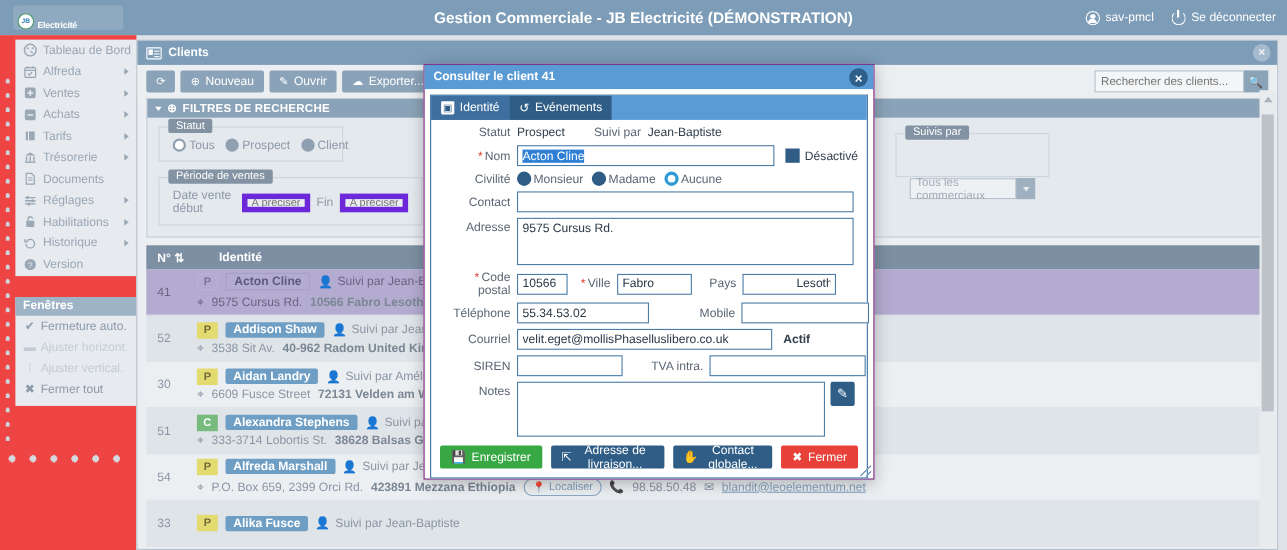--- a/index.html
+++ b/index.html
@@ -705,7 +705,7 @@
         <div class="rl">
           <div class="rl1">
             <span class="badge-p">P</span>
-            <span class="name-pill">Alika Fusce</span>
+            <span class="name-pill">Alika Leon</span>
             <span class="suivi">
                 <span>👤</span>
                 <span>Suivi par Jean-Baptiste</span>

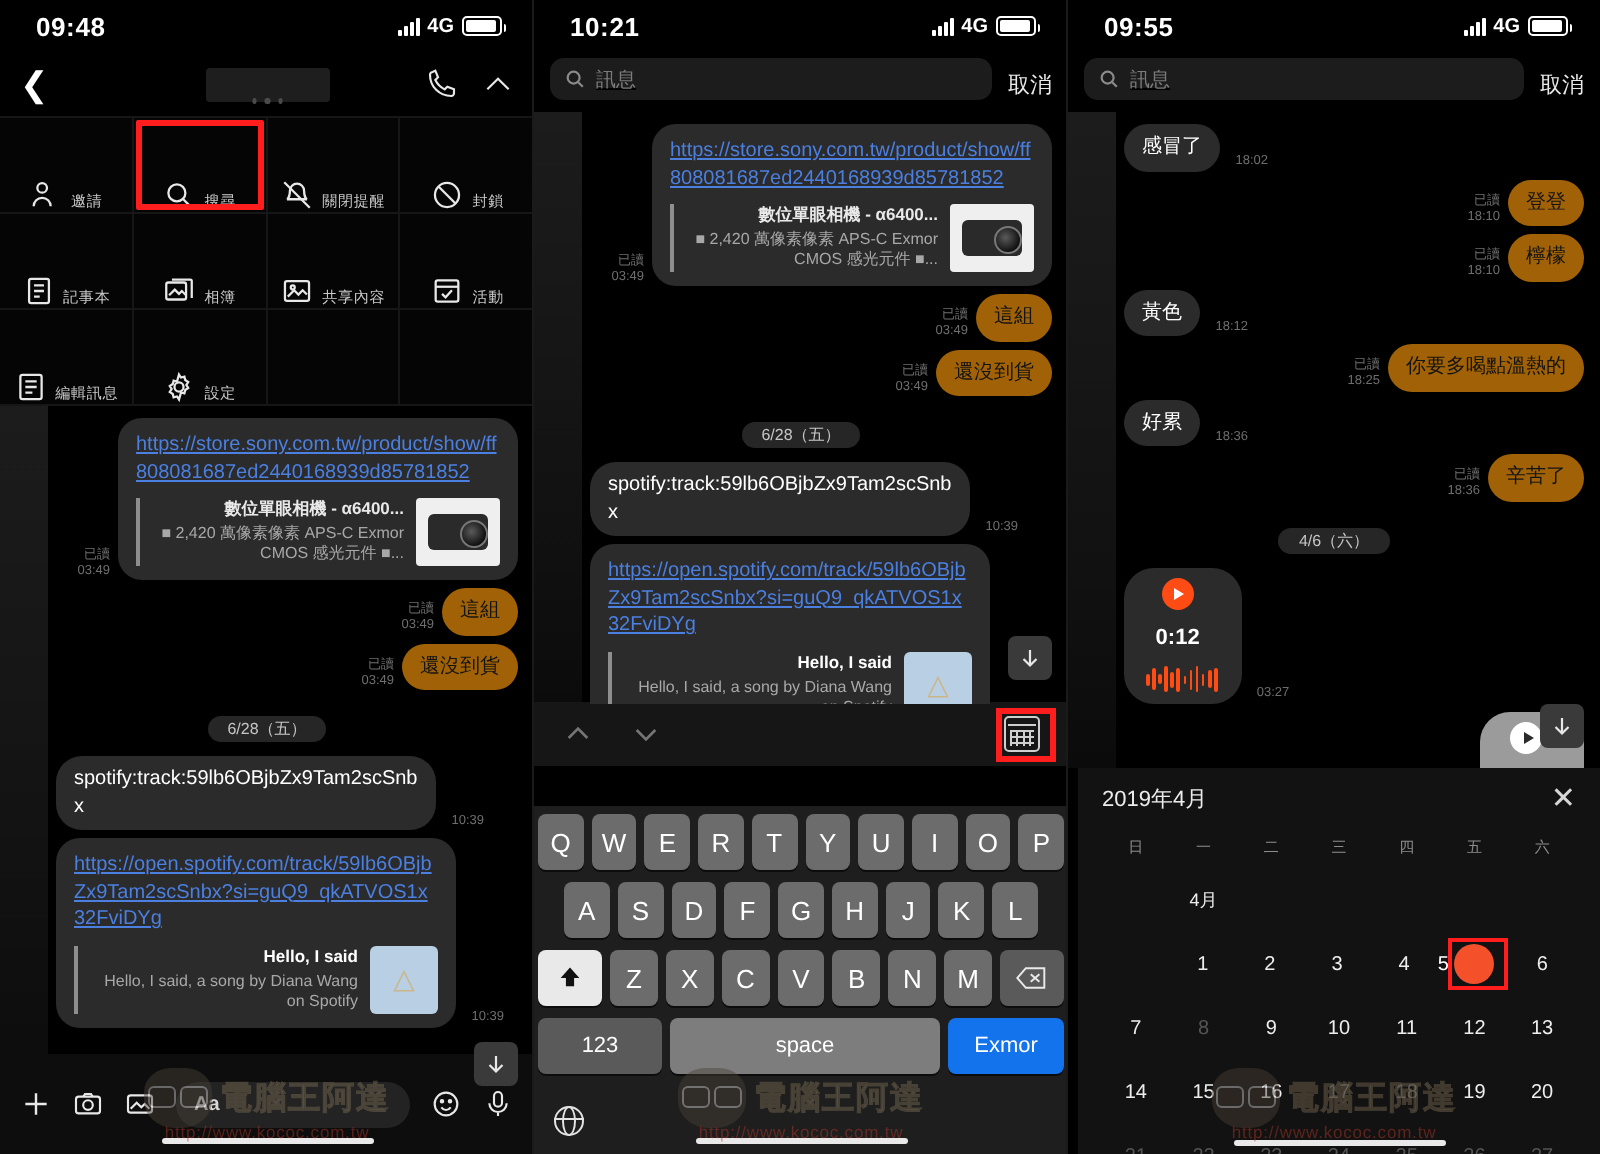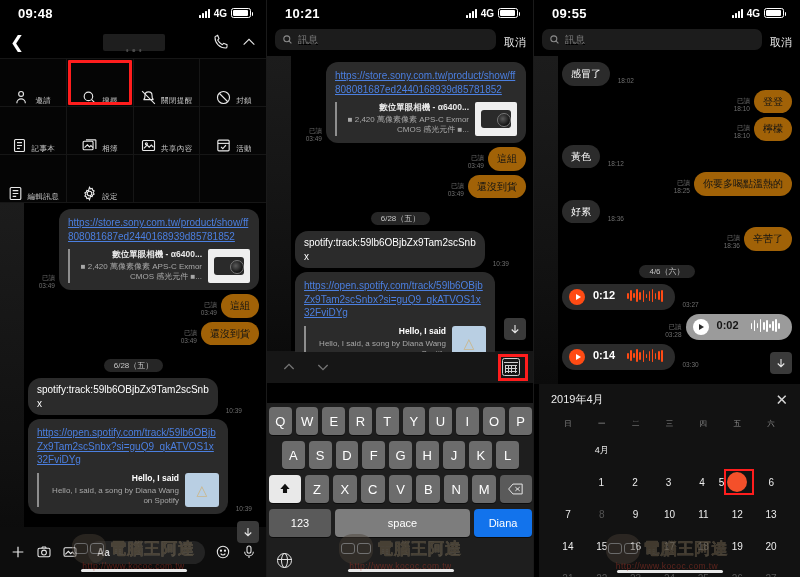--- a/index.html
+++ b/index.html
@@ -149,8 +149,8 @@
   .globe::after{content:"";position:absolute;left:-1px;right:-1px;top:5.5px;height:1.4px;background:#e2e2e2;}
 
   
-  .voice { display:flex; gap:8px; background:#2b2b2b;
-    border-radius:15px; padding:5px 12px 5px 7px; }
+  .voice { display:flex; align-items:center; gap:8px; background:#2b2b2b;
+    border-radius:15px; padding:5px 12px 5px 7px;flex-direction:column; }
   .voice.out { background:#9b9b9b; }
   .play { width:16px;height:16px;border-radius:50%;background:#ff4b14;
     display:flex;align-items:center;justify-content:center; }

* * *

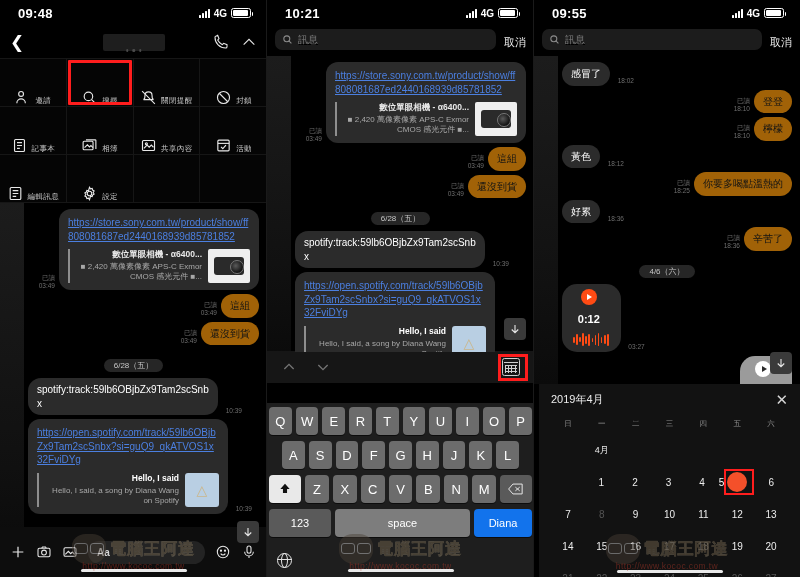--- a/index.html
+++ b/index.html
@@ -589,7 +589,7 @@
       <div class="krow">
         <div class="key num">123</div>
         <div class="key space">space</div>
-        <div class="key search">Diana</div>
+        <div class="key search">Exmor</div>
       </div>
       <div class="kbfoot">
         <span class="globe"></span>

> [Written task] From the entries above, return each line with the word "padding" in it.

> [Answer to this exercise]
-    border-radius:15px; padding:5px 12px 5px 7px; }
+    border-radius:15px; padding:5px 12px 5px 7px;flex-direction:column; }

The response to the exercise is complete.